When a member of the United States military returns home from active duty, it can be difficult to find employment that utilizes the knowledge and skills obtained during their years of service. As a result, many veterans choose to start their own business ventures in Florida or elsewhere. A newly announced mentorship program offered by Capital One Financial Corporation and nonprofit Count Me In aims to make that process easier for female veterans. The program could assist new business owners with issues ranging from funding to avoiding contract dispute issues.
When an individual begins a new business venture, the excitement level is high. This is a great source of momentum for entrepreneurs, and can fuel the initial months of getting a business up and running. However, in the rush to launch a new venture, it is important to ensure that the business has a strong legal foundation.
One of the primary legal needs facing new business owners involves contracts. In order to ensure that all parties have a clear and cohesive vision of their respective roles and responsibilities within the venture, those details should be clearly outlined within a contract. Contracts can exist between partners, with service providers, vendors and others with whom a business relationship exists.

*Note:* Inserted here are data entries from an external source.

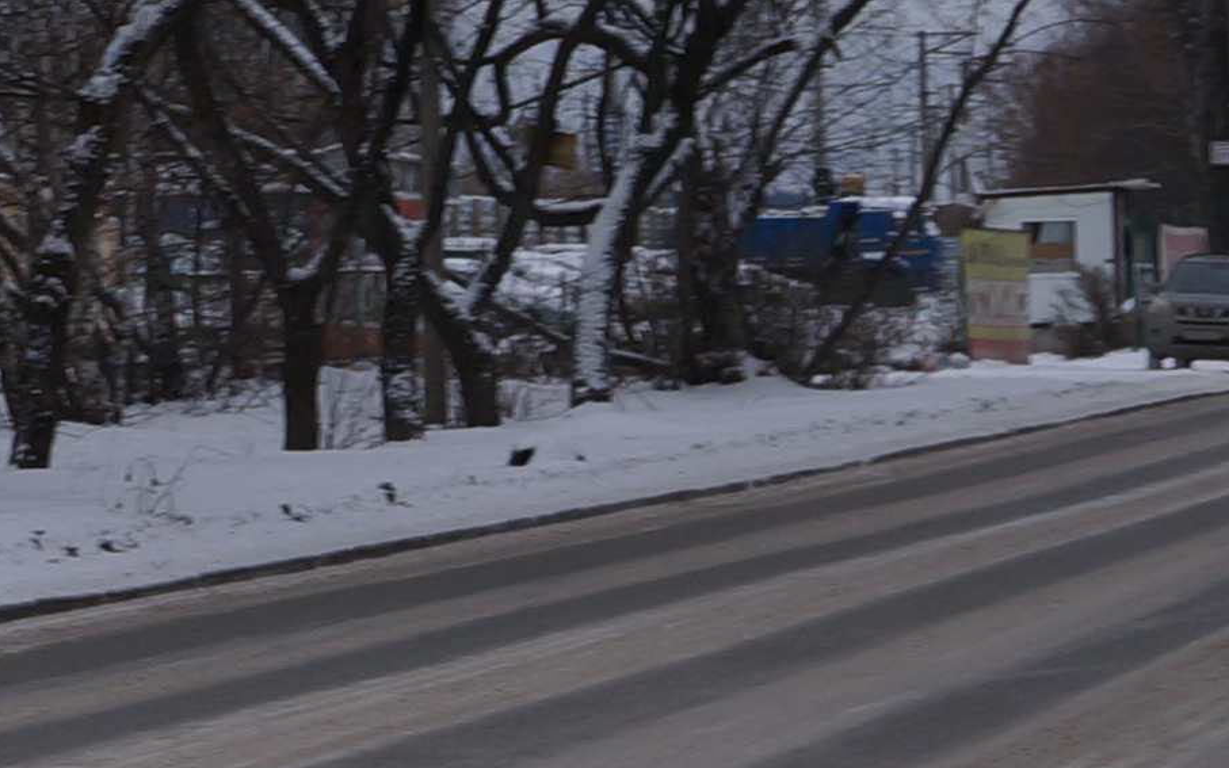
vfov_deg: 5.3
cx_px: -1337
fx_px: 8307
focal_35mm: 248
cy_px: -240
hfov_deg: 8.0
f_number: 5.6
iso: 100
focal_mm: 30
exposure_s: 1/80
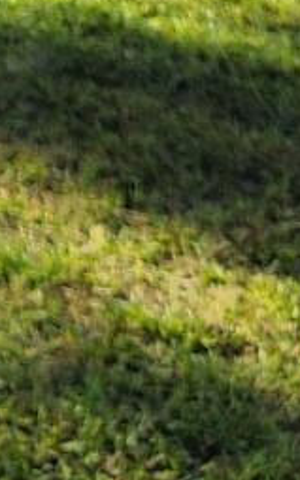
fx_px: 2568
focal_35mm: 196
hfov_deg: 6.1
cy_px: -947
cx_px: -642
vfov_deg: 8.8
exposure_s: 1/1202
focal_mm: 5.4
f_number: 1.8
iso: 20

The best way to ensure that a business start-up is adequately protected from future contract dispute problems is to take the time to draft a proper set of contracts. An attorney who specializes in business formation concerns can assist an owner in creating these documents, or can review existing contract to check for proper terminology and inclusions. Building a strong legal foundation is just as essential to the process of starting a Florida business as hiring staff or stocking the shelves.